▸ Required work:
a. Answer these questions about the OpenVINO patch, marking each answer with the same numeral:
(i) Who is given as the sender of the patch?
(ii) How many files does the patch change, and with how many insertions and deletions?
(iii) What default value does the removed "--ratio" line give?
b. Summarize the OpenVINO patch in two sentences.
c. Carry on the OpenVINO patch from its last line.

▸ Document extract:
From 320e94eb976fd9b9e7406e7d7e70c414e0c822ca Mon Sep 17 00:00:00 2001
From: Alexander <kozzzloff@list.ru>
Date: Fri, 3 Nov 2023 10:19:21 +0400
Subject: [PATCH 05/14] Style

---
 optimum/commands/export/openvino.py     |  7 +++++-
 optimum/exporters/openvino/__main__.py  |  2 +-
 optimum/exporters/openvino/convert.py   | 30 +++++++++++++++---------
 optimum/intel/openvino/configuration.py |  6 ++++-
 optimum/intel/openvino/quantization.py  | 23 +++++-------------
 tests/openvino/test_exporters_cli.py    | 31 +++++++++++++++++--------
 tests/openvino/test_quantization.py     | 14 ++++++-----
 tests/openvino/utils_tests.py           |  5 +---
 8 files changed, 67 insertions(+), 51 deletions(-)

diff --git a/optimum/commands/export/openvino.py b/optimum/commands/export/openvino.py
index e9caa7e4d8..c63ba7887a 100644
--- a/optimum/commands/export/openvino.py
+++ b/optimum/commands/export/openvino.py
@@ -78,7 +78,12 @@ def parse_args_openvino(parser: "ArgumentParser"):
             "The weight compression option, e.g. f16 stands for float16 weights, i8 - INT8 weights, i4_* - for INT4 compressed weights."
         ),
     )
-    optional_group.add_argument("--ratio", type=float, default=0.8, help="Compression ratio between primary and backup precision (only relevant to INT4).")

▸ Data excerpts:
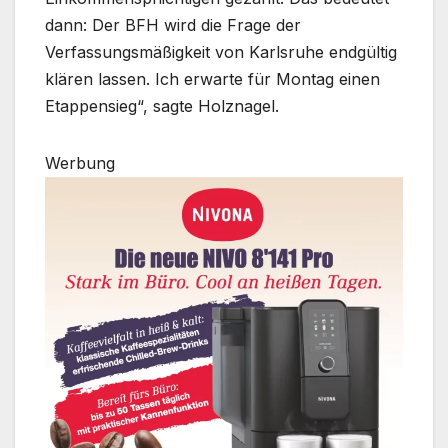
dann: Der BFH wird die Frage der
Verfassungsmäßigkeit von Karlsruhe endgültig
klären lassen. Ich erwarte für Montag einen
Etappensieg“, sagte Holznagel.
Werbung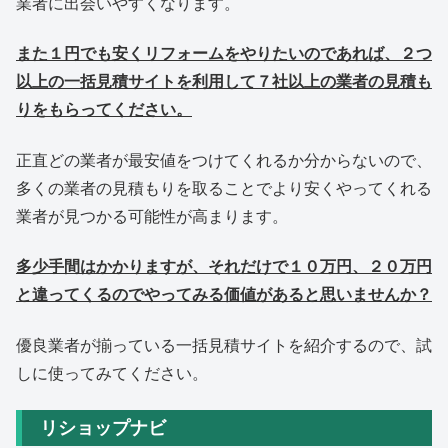
業者に出会いやすくなります。
また１円でも安くリフォームをやりたいのであれば、２つ
以上の一括見積サイトを利用して７社以上の業者の見積も
りをもらってください。
正直どの業者が最安値をつけてくれるか分からないので、
多くの業者の見積もりを取ることでより安くやってくれる
業者が見つかる可能性が高まります。
多少手間はかかりますが、それだけで１０万円、２０万円
と違ってくるのでやってみる価値があると思いませんか？
優良業者が揃っている一括見積サイトを紹介するので、試
しに使ってみてください。
リショップナビ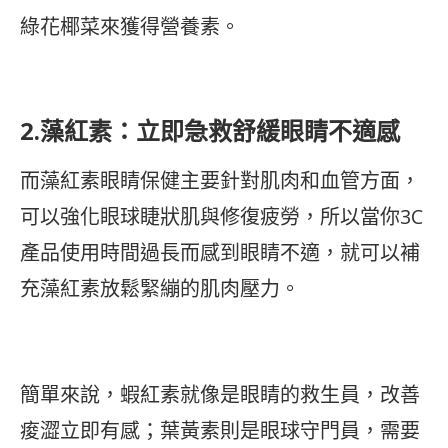
綠花椰菜來獲得營養素。
2.藻紅素：立即急救舒緩眼睛不適感
而藻紅素眼睛保健主要針對肌肉和血管方面，
可以強化眼球睫狀肌與修復疲勞，所以當你3C
產品使用時間過長而感到眼睛不適，就可以補
充藻紅素放鬆緊繃的肌肉壓力。
簡單來說，蝦紅素就像是眼睛的救生員，改善
痠澀立即有感；葉黃素則是眼球守門員，需要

▸ Numbered answers:
a.
(i) Alexander <kozzzloff@list.ru>
(ii) 8 files, with 67 insertions and 51 deletions
(iii) 0.8

b. The patch, numbered 05 of 14 and titled "Style," was sent by Alexander on Fri, 3 Nov 2023. It changes 8 files under optimum and tests/openvino, with 67 insertions and 51 deletions, and its first change in optimum/commands/export/openvino.py removes the line defining the "--ratio" argument, a compression ratio between primary and backup precision with a default of 0.8.

c.
+    optional_group.add_argument(
+        "--ratio",
+        type=float,
+        default=0.8,
+        help="Compression ratio between primary and backup precision (only relevant to INT4).",
+    )
 
 
 class OVExportCommand(BaseOptimumCLICommand):
diff --git a/optimum/exporters/openvino/__main__.py b/optimum/exporters/openvino/__main__.py
index 647bac7993..076f0e3896 100644
--- a/optimum/exporters/openvino/__main__.py
+++ b/optimum/exporters/openvino/__main__.py
@@ -112,7 +112,7 @@ def main_export(
             Experimental usage: Override the default submodels that are used at the export. This is
             especially useful when exporting a custom architecture that needs to split the ONNX (e.g. encoder-decoder). If unspecified with custom models, optimum will try to use the default submodels used for the given task, with no guarantee of success.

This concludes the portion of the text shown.